PROVIDENCE – City Hall has offered to provide $1 million in additional funding to the Providence Public School District to help address its budget deficit under the conditions that the district commits to a third-party audit of its finances and the R.I. Department of Education increases its current year funding by $3 million.
RIDE currently controls the district and is responsible for at least 71% of the district's funding, with the city providing the remainder. Mayor Brett P. Smiley said the additional city funding would come from two payment-in-lieu-of-taxes agreements with Lifespan Corp., which still need City Council approval.
According to a letter sent Wednesday from Smiley to Providence Superintendent Javier Montañez outlining the city's proposal, the district reached out to the city on Tuesday requesting additional funding to help balance its budget, which the Smiley administration said is currently $10.9 million in the red.
According to Smiley's letter, this request goes against a previous understanding that the school district would work within the current funding arrangement.
"We have made it clear that once a budget is passed, there is no way to appropriate additional taxpayer dollars," Smiley wrote, calling the approved school budget “irresponsible and reckless.
“You have continued to communicate an increasing gap in financing for the current year and have made veiled threats about the cuts anticipated, that we all agree, would only harm our students, families and teachers," Smiley wrote.
In addition to continuing the central office hiring freeze and restricting spending districtwide, other steps being considered by the district include laying off all nonunion staff, eliminating all winter and spring athletics, and instituting five furlough days for all central office staff members, principals and assistant principals.
“It is unclear exactly how much the district needs to close their current fiscal year gap,” Smiley spokesperson Josh Estrella said Thursday. “At our last meeting, we understood it to be $10.6 million.”
Estrella added that when the city tallied up the list of potential programming cuts the school district was contemplating, it amounts to $11.9 million.
RIDE did not immediately respond to requests for comment.
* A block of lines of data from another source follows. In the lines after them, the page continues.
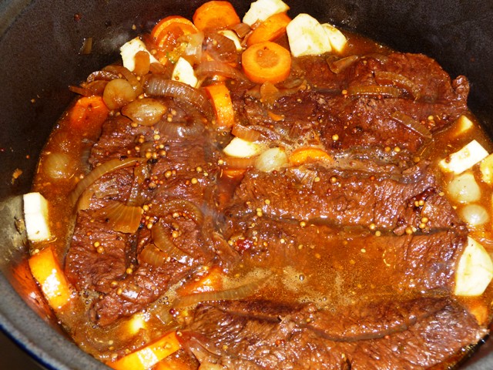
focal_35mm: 45
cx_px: 246
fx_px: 641
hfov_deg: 42.1
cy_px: 185
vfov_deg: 32.2
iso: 100
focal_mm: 7.6
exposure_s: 1/30
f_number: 4.1
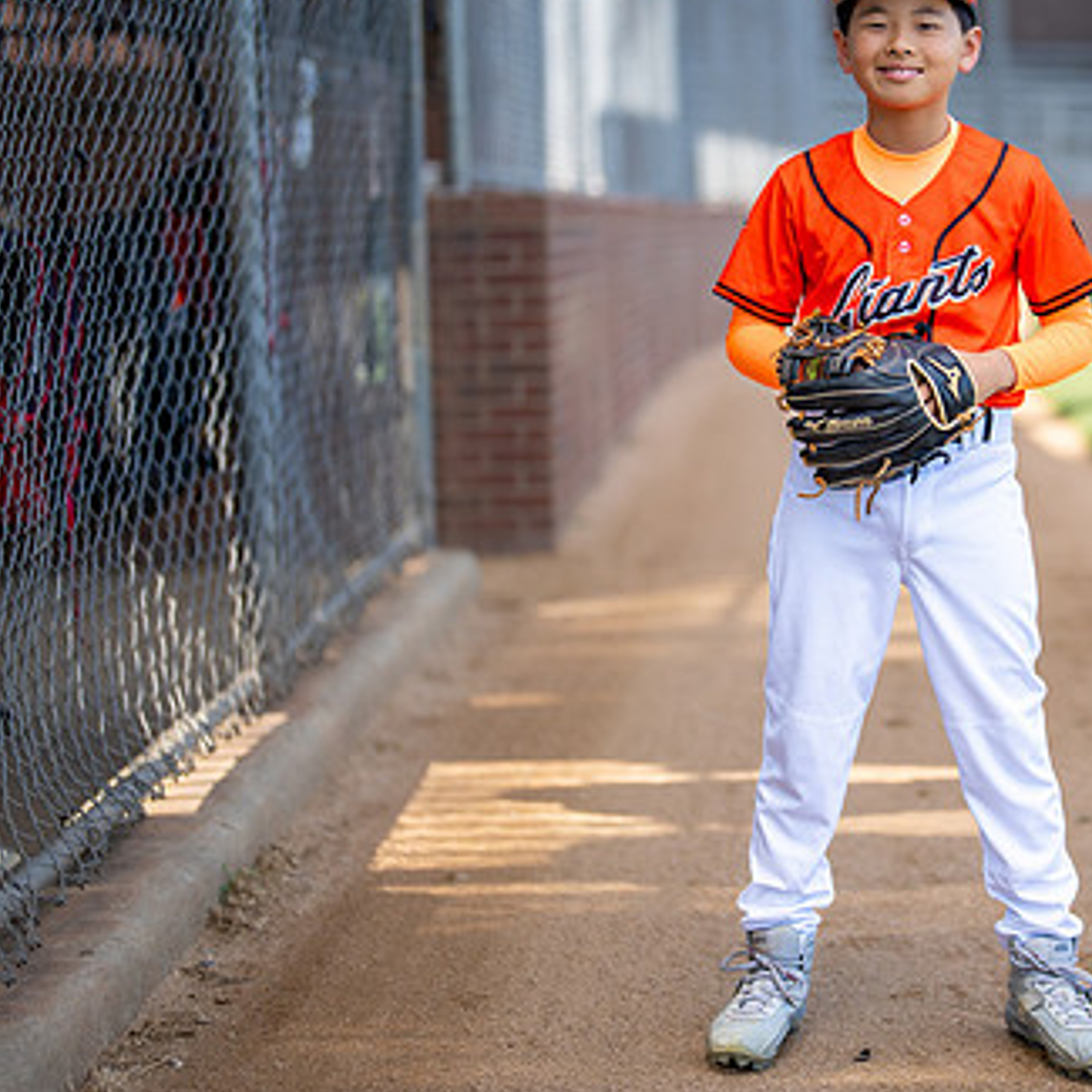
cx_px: 956
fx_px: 3105
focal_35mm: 87
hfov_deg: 19.6
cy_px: 449
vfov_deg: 19.9
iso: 125
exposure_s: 1/2000
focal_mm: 50
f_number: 1.2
PPSD spokesperson Jay G. Wegimont told Providence Business News in an emailed statement later Thursday that since the state intervention and takeover of the district, the city’s budget – minus education funding – has increased by $88 million while its contribution to the district rose by $5.5 million.
"It should not be controversial to invest in Providence’s children,” Wegimont said, imploring the Smiley administration to “meet its legal obligation for local funding contributions to address the financial strain PPSD is facing.”
Despite the city increasing its contribution by 4.23% over the past year and a half, according to the mayor's letter, there have been several occasions of “conflicting and incomplete information ... provided on revenues and expenses across the District for all accounts," Smiley wrote.
“We still do not have clear awareness of where those funds are designated and each time there are threats of cuts, the gap in financing and items for consideration changes,” Smiley continued. "There are limitless improvements and investments that the City needs to make, but there are none more important than our students’ future."
(UPDATE: Recasts lede and adds comment from Providence Public School District spokesperson in paragraphs 11 and 12.)